Stored entries:
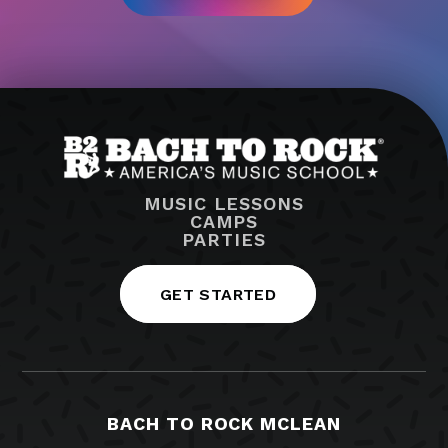
MUSIC LESSONS
CAMPS
PARTIES
GET STARTED
BACH TO ROCK MCLEAN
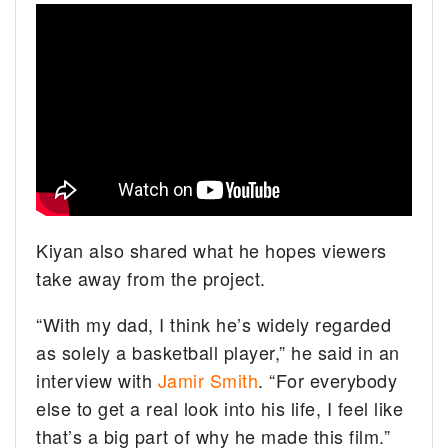
Kiyan also shared what he hopes viewers
take away from the project.
“With my dad, I think he’s widely regarded
as solely a basketball player,” he said in an
interview with
Jamir Smith
. “For everybody
else to get a real look into his life, I feel like
that’s a big part of why he made this film.”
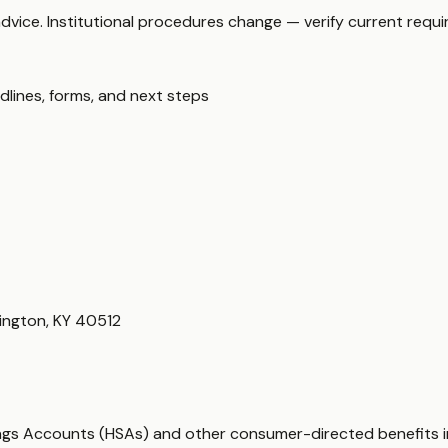
 advice. Institutional procedures change — verify current requ
dlines, forms, and next steps
ington, KY 40512
vings Accounts (HSAs) and other consumer-directed benefits 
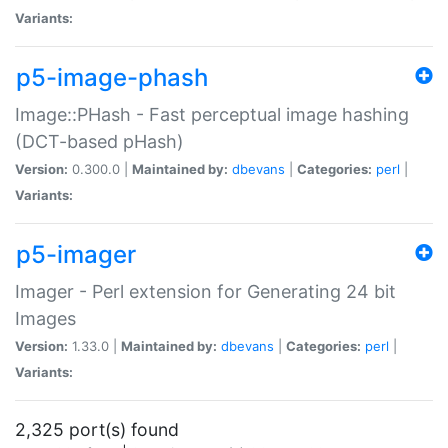
Variants:
p5-image-phash
Image::PHash - Fast perceptual image hashing
(DCT-based pHash)
Version:
0.300.0 |
Maintained by:
dbevans
|
Categories:
perl
|
Variants:
p5-imager
Imager - Perl extension for Generating 24 bit
Images
Version:
1.33.0 |
Maintained by:
dbevans
|
Categories:
perl
|
Variants:
2,325 port(s) found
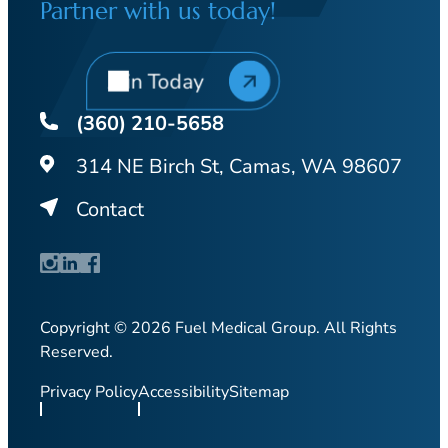
Partner with us today!
Join Today
(360) 210-5658
314 NE Birch St, Camas, WA 98607
Contact
Copyright © 2026 Fuel Medical Group. All Rights
Reserved.
Privacy Policy
Accessibility
Sitemap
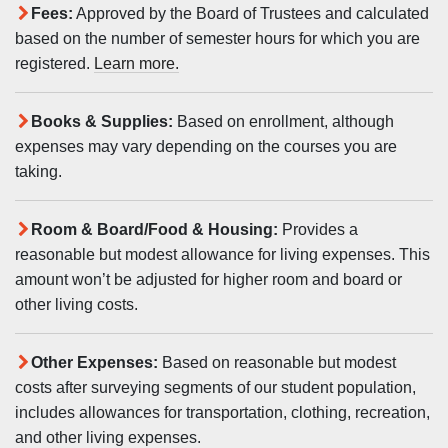
Fees:
Approved by the Board of Trustees and calculated
based on the number of semester hours for which you are
registered.
Learn more.
Books & Supplies:
Based on enrollment, although
expenses may vary depending on the courses you are
taking.
Room & Board/Food & Housing:
Provides a
reasonable but modest allowance for living expenses. This
amount won’t be adjusted for higher room and board or
other living costs.
Other Expenses:
Based on reasonable but modest
costs after surveying segments of our student population,
includes allowances for transportation, clothing, recreation,
and other living expenses.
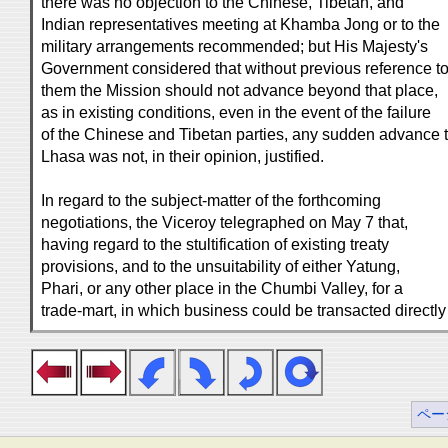
there was no objection to the Chinese, Tibetan, and
Indian representatives meeting at Khamba Jong or to the
military arrangements recommended; but His Majesty's
Government considered that without previous reference t
them the Mission should not advance beyond that place,
as in existing conditions, even in the event of the failure
of the Chinese and Tibetan parties, any sudden advance 
Lhasa was not, in their opinion, justified.
In regard to the subject-matter of the forthcoming
negotiations, the Viceroy telegraphed on May 7 that,
having regard to the stultification of existing treaty
provisions, and to the unsuitability of either Yatung,
Phari, or any other place in the Chumbi Valley, for a
trade-mart, in which business could be transacted directly
ペー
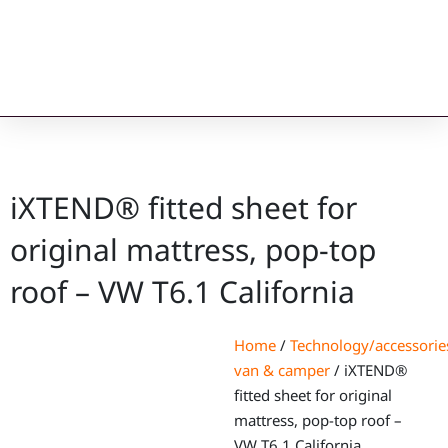
iXTEND® fitted sheet for
original mattress, pop-top
roof – VW T6.1 California
Home
/
Technology/accessorie
van & camper
/ iXTEND®
fitted sheet for original
mattress, pop-top roof –
VW T6.1 California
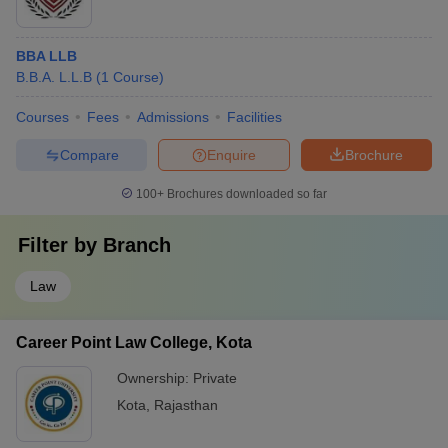
BBA LLB
B.B.A. L.L.B
(
1
Course
)
Courses
Fees
Admissions
Facilities
Compare
Enquire
Brochure
100+
Brochures downloaded so far
Filter by
Branch
Law
Career Point Law College, Kota
Ownership:
Private
Kota
,
Rajasthan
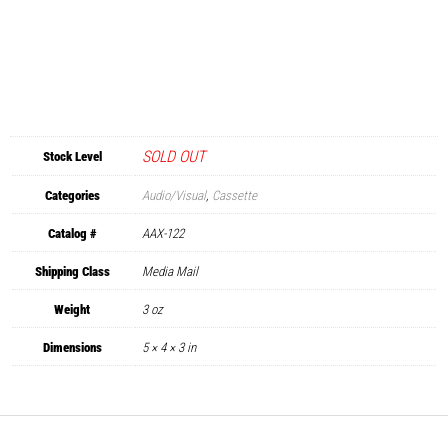
SOLD OUT
Stock Level
Categories
Audio/Visual
,
Cassette
Catalog #
AAX-122
Shipping Class
Media Mail
Weight
3 oz
Dimensions
5 × 4 × 3 in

» **DESCRIPTION OF THE TASK**
What is needed is a word-for-word copy of the lines from the start of the data to the line with "Indian representatives meeting", inclusive, with no pictures in it.

» **ANSWER AREA**
MUSIC LESSONS
CAMPS
PARTIES
GET STARTED
BACH TO ROCK MCLEAN
Kiyan also shared what he hopes viewers
take away from the project.
“With my dad, I think he’s widely regarded
as solely a basketball player,” he said in an
interview with
Jamir Smith
. “For everybody
else to get a real look into his life, I feel like
that’s a big part of why he made this film.”
 advice. Institutional procedures change — verify current requ
dlines, forms, and next steps
ington, KY 40512
vings Accounts (HSAs) and other consumer-directed benefits 
Variants:
p5-image-phash
Image::PHash - Fast perceptual image hashing
(DCT-based pHash)
Version:
0.300.0 |
Maintained by:
dbevans
|
Categories:
perl
|
Variants:
p5-imager
Imager - Perl extension for Generating 24 bit
Images
Version:
1.33.0 |
Maintained by:
dbevans
|
Categories:
perl
|
Variants:
2,325 port(s) found
Partner with us today!
Join Today
(360) 210-5658
314 NE Birch St, Camas, WA 98607
Contact
Copyright © 2026 Fuel Medical Group. All Rights
Reserved.
Privacy Policy
Accessibility
Sitemap
Fees:
Approved by the Board of Trustees and calculated
based on the number of semester hours for which you are
registered.
Learn more.
Books & Supplies:
Based on enrollment, although
expenses may vary depending on the courses you are
taking.
Room & Board/Food & Housing:
Provides a
reasonable but modest allowance for living expenses. This
amount won’t be adjusted for higher room and board or
other living costs.
Other Expenses:
Based on reasonable but modest
costs after surveying segments of our student population,
includes allowances for transportation, clothing, recreation,
and other living expenses.
there was no objection to the Chinese, Tibetan, and
Indian representatives meeting at Khamba Jong or to the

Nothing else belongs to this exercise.